General information
- Founded: 2023
- Headquartered: Wheeling, West Virginia
- Colors: Navy blue, gold, white
- GoWVMiners.com

Personnel
- Owners: Chris Duffy Craig McIntyre Jennifer McIntyre
- General manager: TBA
- Head coach: Chris McKinney

Team history
- West Virginia Miners (2023); Wheeling Miners (2024–current);

Home fields
- WesBanco Arena (2024–future);

League / conference affiliations
- American Arena League 2 (2024); National Arena League (2025); American Arena League (2026–current) ;

Championships
- League championships: 1 2024;
- Division championships: 1 2024;

Playoff appearances (1)
- 2024;

= Wheeling Miners =

Indoor football team in Wheeling, WV, US

The Wheeling Miners are an indoor football team based in Wheeling, West Virginia. They are former members of the American Arena League 2 and have played their home games at the WesBanco Arena since 2024. They replaced the now-defunct West Virginia Roughriders. On June 21, 2024, they joined the National Arena League for the 2025 season. On September 12, 2025, they joined the relaunched American Arena League for 2026 along with their rivals the Columbus Lions.

==History==

Original logo (2023)

The team were originally to have been known as the West Virginia Miners and were to have played in the American Indoor Football league. On July 14, 2023, the AIF announced that Wheeling, West Virginia, would become the fourth city in the newly-revived league to host a new expansion franchise owned by Chris Duffy. Head coach and general manager is Joshua Resignalo. Just three days later, the name, logos and colors were unveiled as those of the West Virginia Miners, sharing its name with the defunct Prospect League summer collegiate baseball franchise. They are the latest team be set to play at the WesBanco Arena. Past teams include the Ohio Valley Greyhounds and West Virginia Roughriders.

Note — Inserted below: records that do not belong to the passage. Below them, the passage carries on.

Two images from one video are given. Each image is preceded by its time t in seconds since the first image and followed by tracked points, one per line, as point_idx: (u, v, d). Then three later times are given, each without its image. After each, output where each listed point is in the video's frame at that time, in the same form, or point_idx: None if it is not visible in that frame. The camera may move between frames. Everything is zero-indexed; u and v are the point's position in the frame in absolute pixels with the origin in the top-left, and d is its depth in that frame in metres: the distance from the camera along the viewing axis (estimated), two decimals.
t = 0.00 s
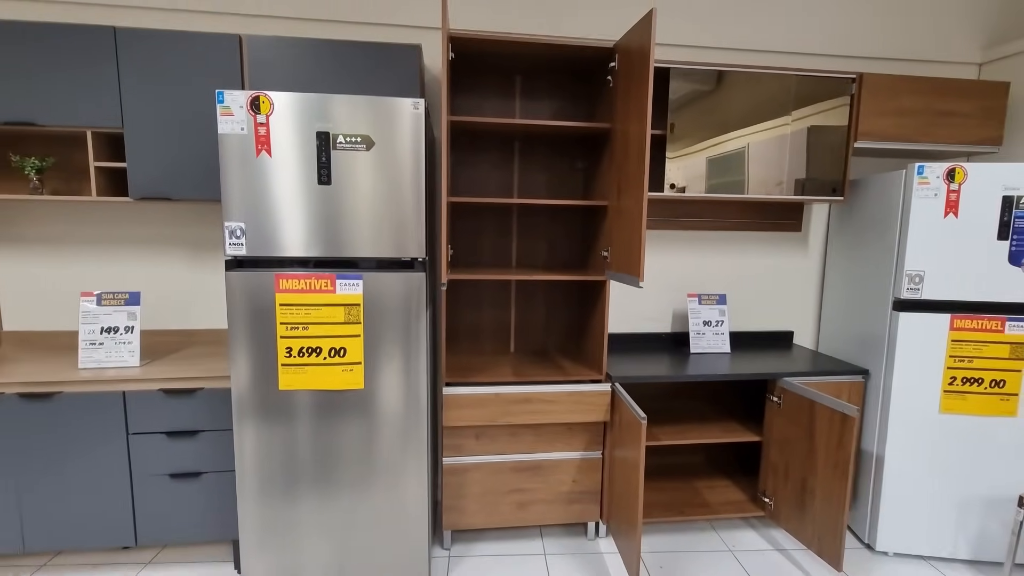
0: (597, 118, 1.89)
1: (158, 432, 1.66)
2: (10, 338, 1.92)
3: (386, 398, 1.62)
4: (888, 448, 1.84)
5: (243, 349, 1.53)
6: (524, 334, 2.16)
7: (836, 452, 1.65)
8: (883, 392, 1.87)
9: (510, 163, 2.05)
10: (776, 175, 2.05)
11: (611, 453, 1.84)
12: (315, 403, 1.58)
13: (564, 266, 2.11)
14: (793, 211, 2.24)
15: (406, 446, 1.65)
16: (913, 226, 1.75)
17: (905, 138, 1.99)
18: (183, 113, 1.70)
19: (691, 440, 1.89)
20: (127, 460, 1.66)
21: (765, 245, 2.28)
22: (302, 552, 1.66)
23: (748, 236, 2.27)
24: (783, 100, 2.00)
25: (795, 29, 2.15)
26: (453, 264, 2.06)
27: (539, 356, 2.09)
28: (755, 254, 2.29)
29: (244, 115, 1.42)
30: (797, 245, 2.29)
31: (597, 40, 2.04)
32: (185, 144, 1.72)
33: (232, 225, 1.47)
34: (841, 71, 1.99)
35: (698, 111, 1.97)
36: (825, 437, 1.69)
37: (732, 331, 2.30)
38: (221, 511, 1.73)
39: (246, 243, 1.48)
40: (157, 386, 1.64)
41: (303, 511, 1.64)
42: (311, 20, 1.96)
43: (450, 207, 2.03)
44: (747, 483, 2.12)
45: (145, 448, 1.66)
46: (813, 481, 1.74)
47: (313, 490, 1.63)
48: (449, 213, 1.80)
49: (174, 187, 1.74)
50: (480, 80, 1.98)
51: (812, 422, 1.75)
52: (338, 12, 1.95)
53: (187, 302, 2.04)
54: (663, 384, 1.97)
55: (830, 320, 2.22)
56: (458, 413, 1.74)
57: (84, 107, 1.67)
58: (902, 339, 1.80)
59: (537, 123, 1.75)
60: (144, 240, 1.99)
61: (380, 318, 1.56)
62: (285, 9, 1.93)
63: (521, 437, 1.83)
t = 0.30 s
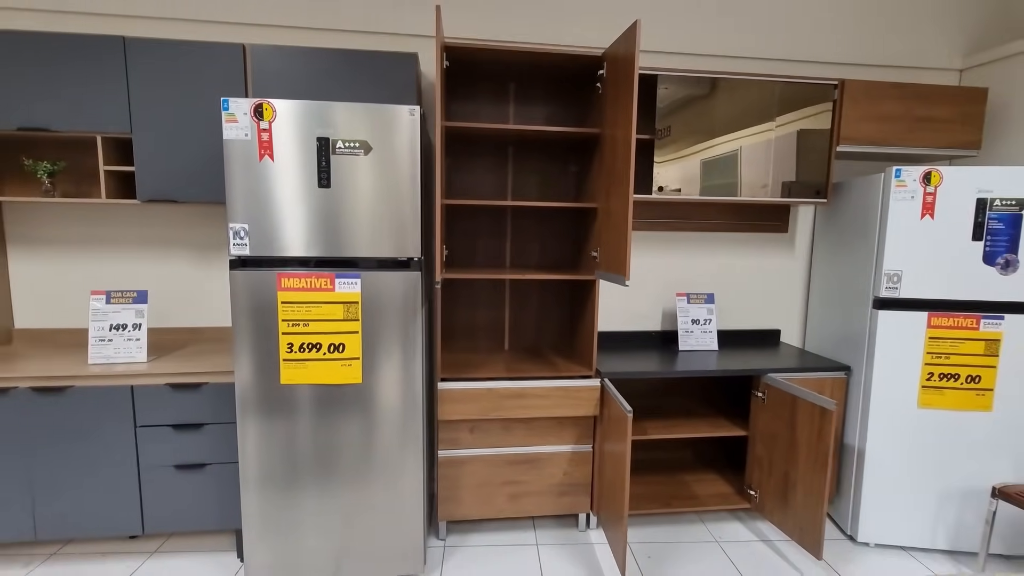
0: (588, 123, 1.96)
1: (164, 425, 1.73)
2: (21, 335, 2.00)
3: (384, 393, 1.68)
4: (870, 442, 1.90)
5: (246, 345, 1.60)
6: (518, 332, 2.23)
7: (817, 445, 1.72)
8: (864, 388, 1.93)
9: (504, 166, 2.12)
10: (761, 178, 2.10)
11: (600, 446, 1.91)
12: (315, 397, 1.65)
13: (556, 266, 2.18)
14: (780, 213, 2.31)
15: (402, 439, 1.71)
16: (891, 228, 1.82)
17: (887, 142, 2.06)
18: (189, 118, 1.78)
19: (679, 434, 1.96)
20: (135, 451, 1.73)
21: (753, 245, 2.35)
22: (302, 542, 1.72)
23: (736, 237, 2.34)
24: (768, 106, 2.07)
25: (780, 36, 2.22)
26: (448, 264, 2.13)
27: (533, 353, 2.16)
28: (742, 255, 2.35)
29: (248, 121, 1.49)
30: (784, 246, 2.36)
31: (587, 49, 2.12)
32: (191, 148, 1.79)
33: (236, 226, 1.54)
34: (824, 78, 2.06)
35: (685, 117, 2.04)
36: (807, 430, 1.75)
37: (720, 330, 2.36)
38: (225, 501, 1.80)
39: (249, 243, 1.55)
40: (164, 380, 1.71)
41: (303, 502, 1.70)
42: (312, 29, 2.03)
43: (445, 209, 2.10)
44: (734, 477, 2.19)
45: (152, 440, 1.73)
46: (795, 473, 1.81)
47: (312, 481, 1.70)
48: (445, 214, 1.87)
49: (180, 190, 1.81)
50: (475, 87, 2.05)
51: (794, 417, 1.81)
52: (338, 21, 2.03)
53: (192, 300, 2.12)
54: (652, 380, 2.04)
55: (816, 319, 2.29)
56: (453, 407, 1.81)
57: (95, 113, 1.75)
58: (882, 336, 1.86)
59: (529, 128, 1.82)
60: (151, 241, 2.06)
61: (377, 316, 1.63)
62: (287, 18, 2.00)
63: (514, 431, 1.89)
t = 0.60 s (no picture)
0: (577, 126, 2.02)
1: (166, 418, 1.79)
2: (28, 331, 2.06)
3: (379, 387, 1.74)
4: (850, 435, 1.96)
5: (246, 340, 1.66)
6: (511, 329, 2.29)
7: (797, 436, 1.77)
8: (844, 382, 1.99)
9: (497, 167, 2.18)
10: (746, 179, 2.16)
11: (589, 439, 1.97)
12: (313, 391, 1.71)
13: (547, 264, 2.24)
14: (765, 213, 2.37)
15: (396, 431, 1.77)
16: (870, 227, 1.88)
17: (869, 144, 2.11)
18: (191, 122, 1.84)
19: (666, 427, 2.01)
20: (138, 443, 1.80)
21: (740, 244, 2.41)
22: (300, 531, 1.78)
23: (723, 236, 2.40)
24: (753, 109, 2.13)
25: (765, 41, 2.28)
26: (442, 263, 2.20)
27: (525, 349, 2.22)
28: (729, 254, 2.41)
29: (248, 125, 1.55)
30: (769, 245, 2.42)
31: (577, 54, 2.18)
32: (192, 150, 1.86)
33: (236, 225, 1.60)
34: (807, 81, 2.12)
35: (672, 119, 2.10)
36: (787, 422, 1.81)
37: (708, 327, 2.43)
38: (225, 492, 1.86)
39: (249, 242, 1.61)
40: (166, 374, 1.77)
41: (301, 493, 1.76)
42: (310, 35, 2.10)
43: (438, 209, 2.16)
44: (720, 470, 2.25)
45: (155, 432, 1.80)
46: (777, 464, 1.87)
47: (310, 474, 1.75)
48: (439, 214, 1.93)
49: (182, 190, 1.87)
50: (467, 90, 2.11)
51: (775, 410, 1.87)
52: (335, 27, 2.09)
53: (193, 298, 2.18)
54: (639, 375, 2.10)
55: (801, 316, 2.35)
56: (446, 400, 1.87)
57: (100, 116, 1.81)
58: (862, 332, 1.92)
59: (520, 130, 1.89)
60: (154, 240, 2.13)
61: (372, 312, 1.69)
62: (285, 24, 2.07)
63: (505, 424, 1.95)
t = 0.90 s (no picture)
0: (568, 127, 2.07)
1: (166, 411, 1.84)
2: (29, 328, 2.10)
3: (374, 382, 1.79)
4: (834, 428, 2.01)
5: (244, 336, 1.71)
6: (503, 326, 2.34)
7: (780, 429, 1.83)
8: (828, 378, 2.05)
9: (490, 167, 2.23)
10: (733, 179, 2.21)
11: (579, 433, 2.02)
12: (310, 386, 1.76)
13: (539, 263, 2.29)
14: (752, 212, 2.42)
15: (390, 425, 1.82)
16: (852, 226, 1.93)
17: (852, 145, 2.17)
18: (190, 123, 1.88)
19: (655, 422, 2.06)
20: (139, 436, 1.84)
21: (728, 243, 2.47)
22: (297, 522, 1.83)
23: (711, 235, 2.46)
24: (740, 111, 2.18)
25: (752, 44, 2.34)
26: (436, 261, 2.24)
27: (517, 346, 2.27)
28: (718, 252, 2.47)
29: (246, 126, 1.60)
30: (757, 244, 2.47)
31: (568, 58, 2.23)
32: (191, 151, 1.90)
33: (234, 224, 1.64)
34: (792, 84, 2.17)
35: (661, 120, 2.14)
36: (771, 416, 1.87)
37: (697, 324, 2.48)
38: (223, 484, 1.90)
39: (247, 240, 1.66)
40: (166, 369, 1.81)
41: (297, 485, 1.80)
42: (307, 38, 2.14)
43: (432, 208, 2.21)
44: (708, 463, 2.30)
45: (155, 425, 1.84)
46: (761, 456, 1.92)
47: (306, 467, 1.80)
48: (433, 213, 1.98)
49: (181, 190, 1.92)
50: (460, 92, 2.16)
51: (760, 403, 1.93)
52: (331, 30, 2.14)
53: (191, 295, 2.22)
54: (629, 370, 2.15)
55: (787, 313, 2.40)
56: (439, 395, 1.92)
57: (102, 117, 1.85)
58: (845, 328, 1.97)
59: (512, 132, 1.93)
60: (153, 238, 2.17)
61: (367, 308, 1.74)
62: (283, 28, 2.12)
63: (497, 418, 2.00)
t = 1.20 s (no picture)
0: (559, 127, 2.10)
1: (160, 408, 1.85)
2: (22, 325, 2.10)
3: (366, 379, 1.81)
4: (818, 424, 2.06)
5: (238, 333, 1.72)
6: (496, 324, 2.37)
7: (765, 424, 1.87)
8: (813, 374, 2.09)
9: (482, 167, 2.26)
10: (722, 180, 2.25)
11: (569, 429, 2.05)
12: (303, 383, 1.78)
13: (531, 261, 2.32)
14: (740, 212, 2.47)
15: (383, 422, 1.84)
16: (836, 226, 1.98)
17: (838, 147, 2.21)
18: (184, 122, 1.90)
19: (644, 418, 2.10)
20: (133, 433, 1.85)
21: (717, 243, 2.51)
22: (290, 517, 1.85)
23: (700, 235, 2.50)
24: (728, 113, 2.21)
25: (740, 47, 2.38)
26: (428, 259, 2.27)
27: (509, 343, 2.30)
28: (707, 252, 2.51)
29: (240, 125, 1.62)
30: (745, 243, 2.52)
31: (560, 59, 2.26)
32: (185, 149, 1.91)
33: (228, 222, 1.66)
34: (779, 87, 2.22)
35: (651, 121, 2.18)
36: (757, 411, 1.91)
37: (686, 322, 2.52)
38: (217, 480, 1.92)
39: (241, 238, 1.68)
40: (159, 366, 1.83)
41: (291, 480, 1.82)
42: (300, 38, 2.16)
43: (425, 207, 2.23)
44: (696, 459, 2.34)
45: (149, 421, 1.85)
46: (747, 451, 1.96)
47: (299, 463, 1.82)
48: (426, 211, 2.00)
49: (175, 188, 1.93)
50: (453, 92, 2.19)
51: (747, 400, 1.97)
52: (325, 31, 2.16)
53: (185, 293, 2.23)
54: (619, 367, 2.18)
55: (774, 311, 2.45)
56: (431, 391, 1.94)
57: (95, 115, 1.86)
58: (829, 326, 2.02)
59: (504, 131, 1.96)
60: (147, 236, 2.18)
61: (361, 306, 1.76)
62: (277, 28, 2.13)
63: (488, 414, 2.03)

Just a couple of months later, the AIF dropped the Miners from their website and the team began looking for a new league. On November 1, 2023, the announced their intention to play in the American Arena League's AAL2 and were renamed the Wheeling Miners.

On June 21, 2024, the Miners announced that they have become new members of the National Arena League. Mere weeks later, on July 6, 2024, the Miners dismantled the Peach State Cats 61–14 to win the AAL2 Championship before leaving for the NAL.

On September 12, 2025, the Miners announced on social media their entrance into the revived American Arena League and with their rivals the Columbus Lions.

On April 26, 2026, Chris Cipriani was named the new General Manager.